*Consigne*. Indiquez si chacune des affirmations suivantes concorde avec le texte sur les ganaderias landaises. Répondez par oui ou par non et citez à l'identique les mots du texte qui tranchent. 1. L'an dernier, Jean Barrère a dépensé 13.000 euros de fourrages pour ses 90 animaux. 2. Grâce à la cagnotte, chaque ganadero landais a reçu 100 boules de foin. 3. L'opération de la chambre d'agriculture a permis d'acheter du fourrage à 7€ la boule.

::: Extrait du document

Une cagnotte sur Leetchi
Sans activité, plus aucun revenu ne rentre dans les caisses des ganaderias landaises. «Par contre en face, les charges restent constantes.» Les éleveurs s’inquiètent, notamment, pour l’approvisionnement en fourrages. «Pour l’instant, il y a les prairies, ça ne pose pas de problème. Mais nous allons avoir besoin de foin pour la saison hivernale et là, ça va être compliqué. L’an dernier, pour mes 90 animaux, j’ai acheté pour 13.000 euros de fourrages. Une somme que je ne pourrais pas me permettre de dépenser cette année. Et je ne suis pas le plus à plaindre. Certains collègues ont jusqu’à 350 têtes à nourrir…».
Pour faire entrer un peu d’argent dans les caisses de l’exploitation, l’épouse de Jean Barrère s’est fait embaucher dans les vignes comme saisonnière. Et d’ores et déjà, plusieurs élevages ont envisagé, voire entrepris, de sélectionner des bêtes à abattre pour diminuer les charges. «C’est une situation très exceptionnelle, mais nous n’avons pas d’autre solution.»
Générosité et solidarité
Heureusement, la solidarité s’organise. Pour venir en aide aux ganaderias et aux centres équestres touchés par les mêmes problématiques, la chambre d’agriculture a mis en place une opération de solidarité fourragère. Jean Barrère s’est inscrit pour pouvoir en bénéficier. «Grâce à cela, j’ai eu la possibilité d’acheter à un agriculteur de Lagrange du fourrage à 7€ la boule contre 22 à 25€ normalement. Toute spéculation est mise de côté. Il y a un fort élan de solidarité et ça fait chaud au cœur.»
Les ganaderias ont également pu compter sur le soutien de l’Association des jeunes coursayres. En partenariat avec la peña Lou Bèroy (Le Houga) et le magazine La Cazérienne, elle a lancé une cagnotte sur Leetchi. Baptisée «Aidons nos ganaderos landais», elle a, d’ores et déjà, collecté plus de 23.000€. «Grâce à cette somme, chacun des douze ganaderos landais a reçu 60 boules de foin et 2 tonnes d’aliment», remercie Jean Barrère.
Pour passer la saison, le ganadero a besoin de 450 boules de foin. «Avec les 60 que l’on m’a données et les 274 dont j’ai fait l’acquisition, il m’en manque encore une centaine. Avec une bonne rotation dans les pâturages ce printemps et cet été, je devrais pouvoir gagner un peu sur la consommation…». Jean Barrère veut «rester confiant» dans l’avenir. Malgré tout, «pour une fois, je mesure combien des annulations de charges seraient bien plus nécessaires que des reports d’échéances…» lâche-t-il avec une pointe d’amertume.

::::::
::: Liste

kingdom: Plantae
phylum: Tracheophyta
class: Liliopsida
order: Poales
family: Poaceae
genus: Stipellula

::::::
::: Liste

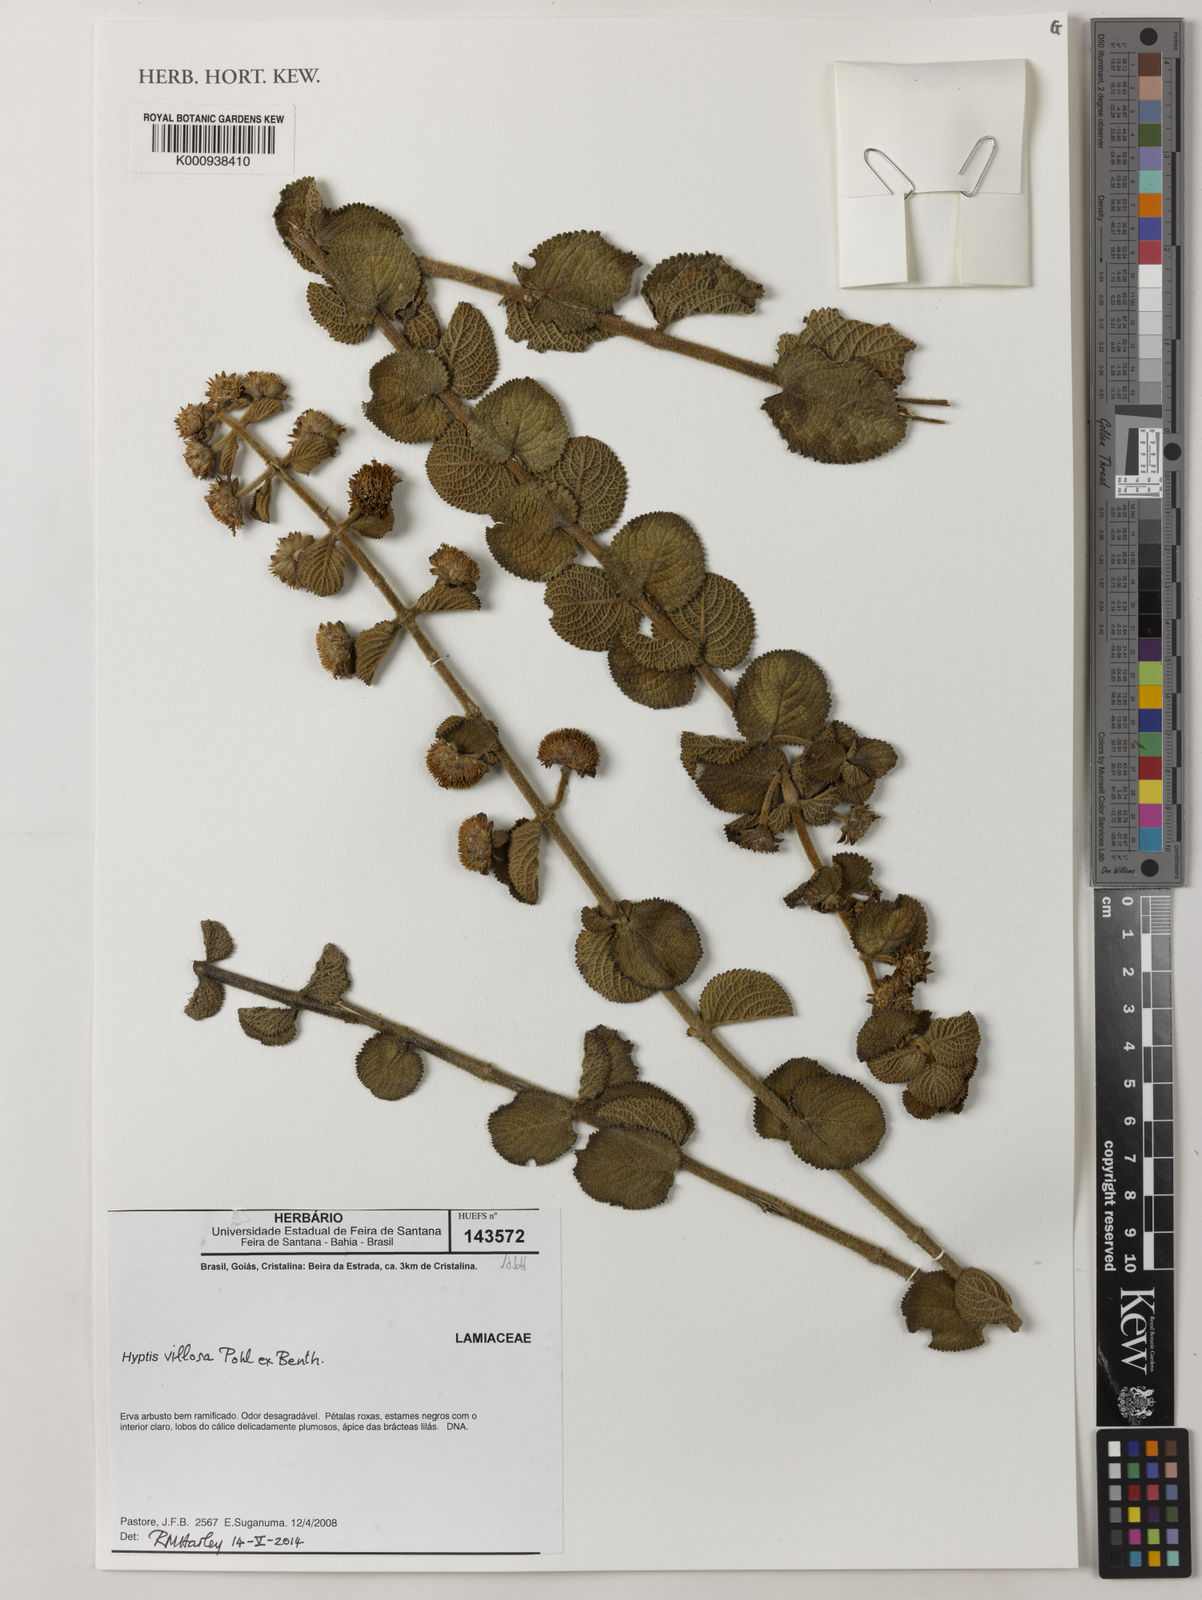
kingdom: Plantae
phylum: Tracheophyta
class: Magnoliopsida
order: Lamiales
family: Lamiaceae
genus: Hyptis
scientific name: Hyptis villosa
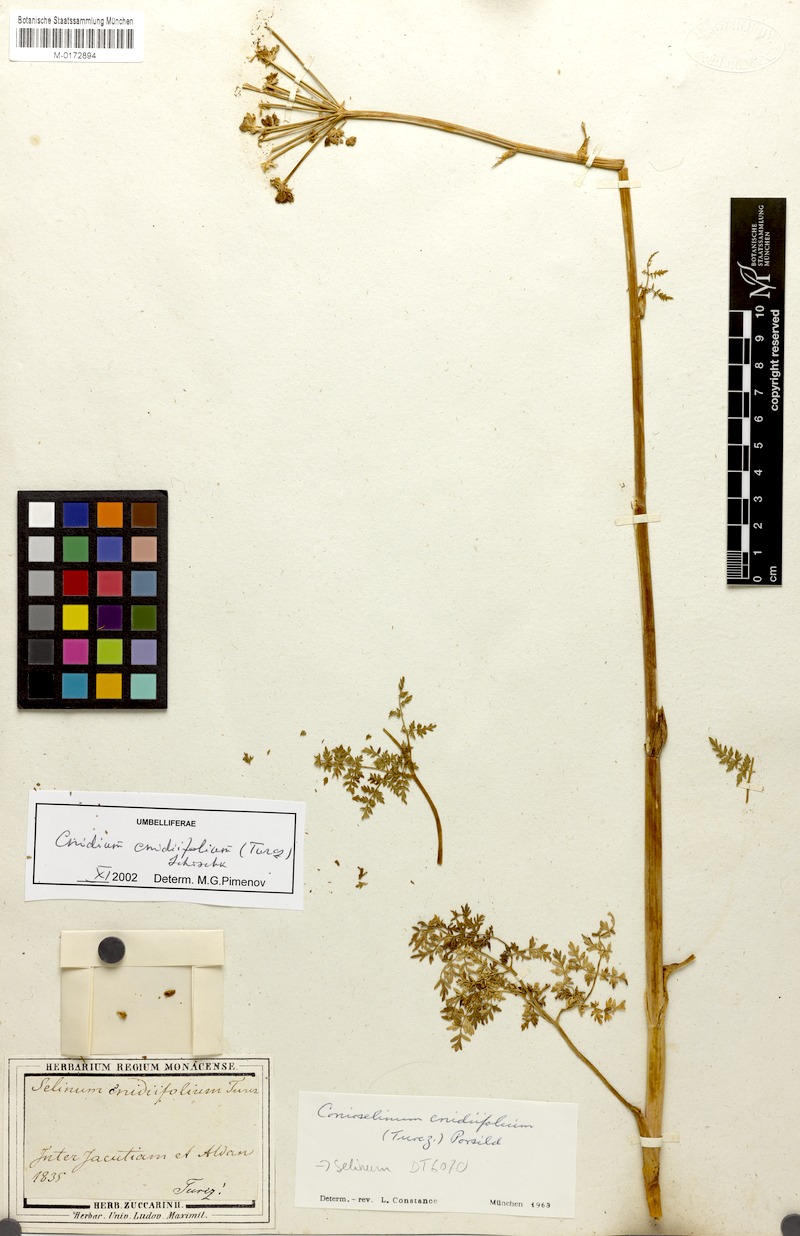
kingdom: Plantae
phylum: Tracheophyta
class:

::::::

*Réponse*.
1. Oui : « L’an dernier, pour mes 90 animaux, j’ai acheté pour 13.000 euros de fourrages. »
2. Non : « chacun des douze ganaderos landais a reçu 60 boules de foin et 2 tonnes d’aliment »
3. Oui : « j’ai eu la possibilité d’acheter à un agriculteur de Lagrange du fourrage à 7€ la boule »